● Records for this task
.....

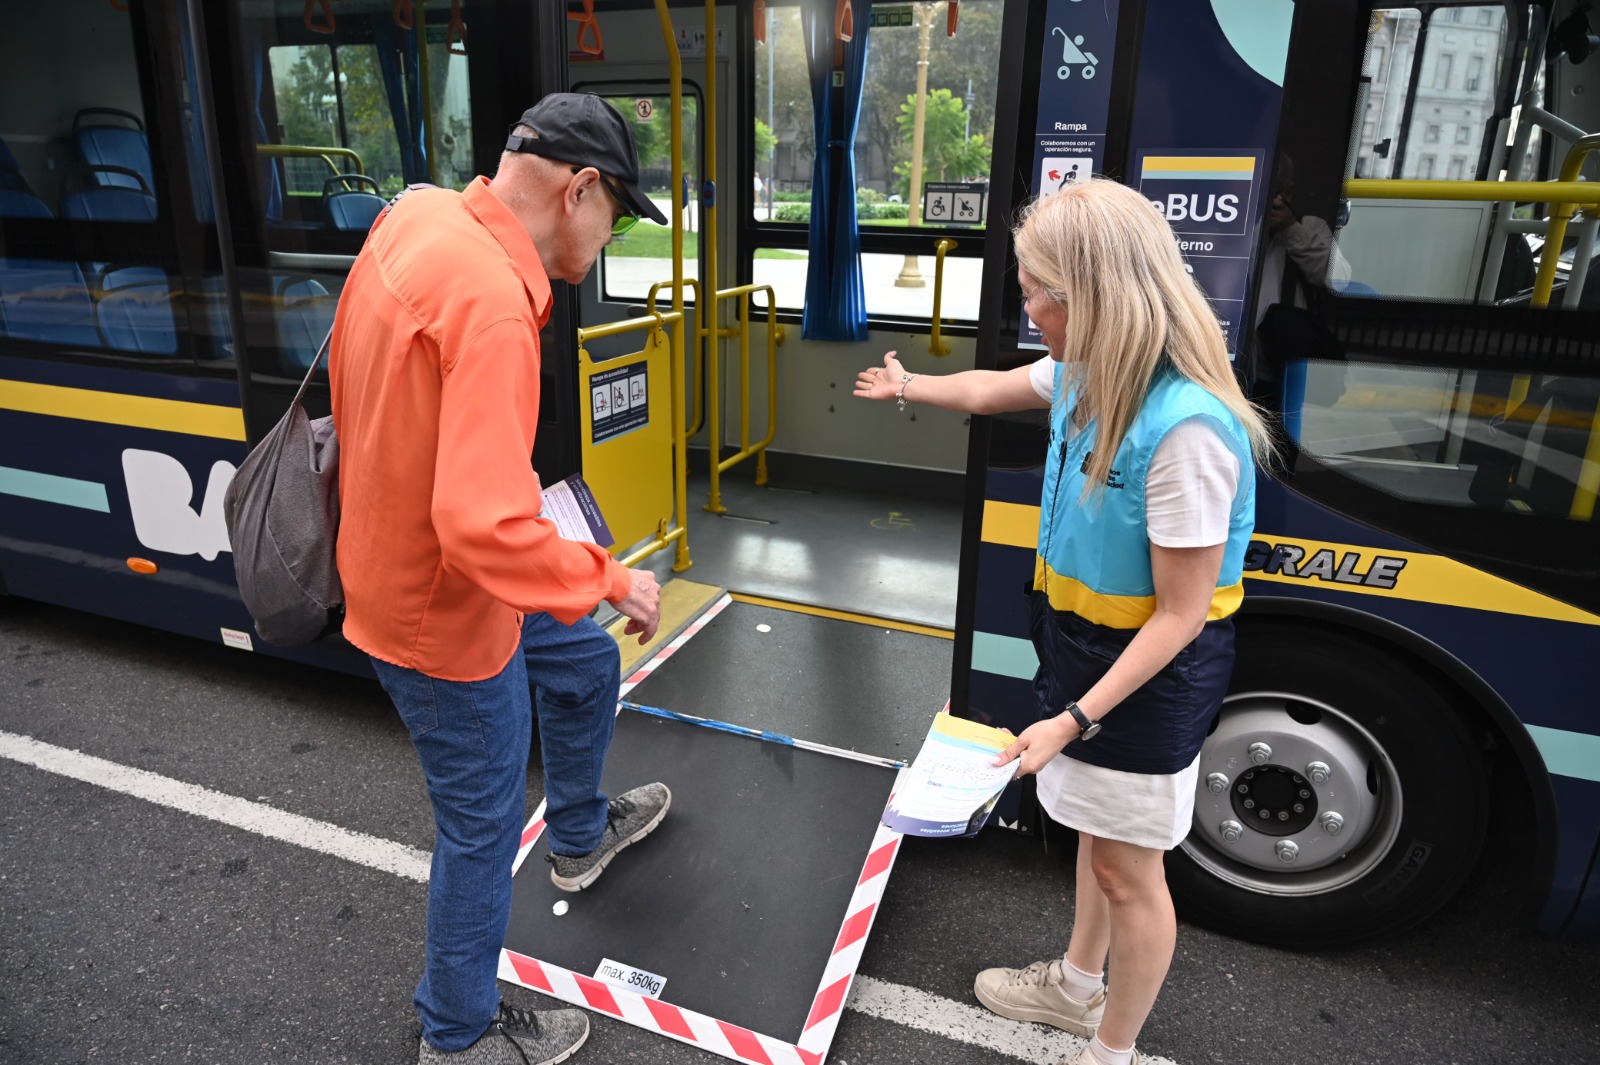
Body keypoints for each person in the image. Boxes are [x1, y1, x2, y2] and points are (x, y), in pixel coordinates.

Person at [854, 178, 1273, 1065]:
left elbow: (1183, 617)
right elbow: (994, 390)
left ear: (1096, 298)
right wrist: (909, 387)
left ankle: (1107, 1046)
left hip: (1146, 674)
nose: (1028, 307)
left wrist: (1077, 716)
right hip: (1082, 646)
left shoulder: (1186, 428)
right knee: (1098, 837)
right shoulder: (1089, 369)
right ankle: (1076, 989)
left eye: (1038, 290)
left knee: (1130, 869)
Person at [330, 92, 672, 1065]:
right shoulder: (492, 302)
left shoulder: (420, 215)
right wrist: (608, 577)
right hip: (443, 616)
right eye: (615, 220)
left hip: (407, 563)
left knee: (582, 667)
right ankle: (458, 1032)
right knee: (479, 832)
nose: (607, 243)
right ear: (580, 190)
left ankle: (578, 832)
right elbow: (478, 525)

.....

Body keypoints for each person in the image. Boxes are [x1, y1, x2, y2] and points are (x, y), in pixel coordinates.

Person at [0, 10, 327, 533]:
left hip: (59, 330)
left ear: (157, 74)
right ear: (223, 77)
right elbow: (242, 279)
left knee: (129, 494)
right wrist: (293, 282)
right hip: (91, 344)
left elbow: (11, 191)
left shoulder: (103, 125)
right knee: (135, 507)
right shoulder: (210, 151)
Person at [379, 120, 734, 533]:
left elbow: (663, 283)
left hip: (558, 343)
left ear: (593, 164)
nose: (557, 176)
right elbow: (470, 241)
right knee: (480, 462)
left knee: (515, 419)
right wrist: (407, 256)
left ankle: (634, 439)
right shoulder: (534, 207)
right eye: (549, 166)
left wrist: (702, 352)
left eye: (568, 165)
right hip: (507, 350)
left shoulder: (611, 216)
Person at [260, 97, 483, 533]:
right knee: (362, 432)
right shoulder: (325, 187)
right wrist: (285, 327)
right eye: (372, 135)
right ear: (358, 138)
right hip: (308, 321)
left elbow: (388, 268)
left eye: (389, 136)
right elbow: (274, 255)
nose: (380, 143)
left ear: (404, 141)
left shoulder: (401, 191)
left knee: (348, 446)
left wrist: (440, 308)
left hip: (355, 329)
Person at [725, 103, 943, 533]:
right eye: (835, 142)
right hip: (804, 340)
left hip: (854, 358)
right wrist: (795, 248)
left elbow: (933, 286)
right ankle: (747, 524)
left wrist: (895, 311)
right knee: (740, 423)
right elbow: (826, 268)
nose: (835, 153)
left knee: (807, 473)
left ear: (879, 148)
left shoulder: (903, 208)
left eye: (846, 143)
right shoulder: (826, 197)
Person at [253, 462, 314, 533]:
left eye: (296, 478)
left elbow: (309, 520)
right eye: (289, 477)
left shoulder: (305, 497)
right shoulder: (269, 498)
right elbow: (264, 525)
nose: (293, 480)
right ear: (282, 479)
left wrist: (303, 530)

.....

● Exercise
The response should hold exactly the lines starting at the line with "left elbow: (1183, 617)" and ending at the line with "right elbow: (478, 525)", and no other line of the material above.

● Solution to this exercise
left elbow: (1183, 617)
right elbow: (994, 390)
left ear: (1096, 298)
right wrist: (909, 387)
left ankle: (1107, 1046)
left hip: (1146, 674)
nose: (1028, 307)
left wrist: (1077, 716)
right hip: (1082, 646)
left shoulder: (1186, 428)
right knee: (1098, 837)
right shoulder: (1089, 369)
right ankle: (1076, 989)
left eye: (1038, 290)
left knee: (1130, 869)
Person at [330, 92, 672, 1065]:
right shoulder: (492, 302)
left shoulder: (420, 215)
right wrist: (608, 577)
right hip: (443, 616)
right eye: (615, 220)
left hip: (407, 563)
left knee: (582, 667)
right ankle: (458, 1032)
right knee: (479, 832)
nose: (607, 243)
right ear: (580, 190)
left ankle: (578, 832)
right elbow: (478, 525)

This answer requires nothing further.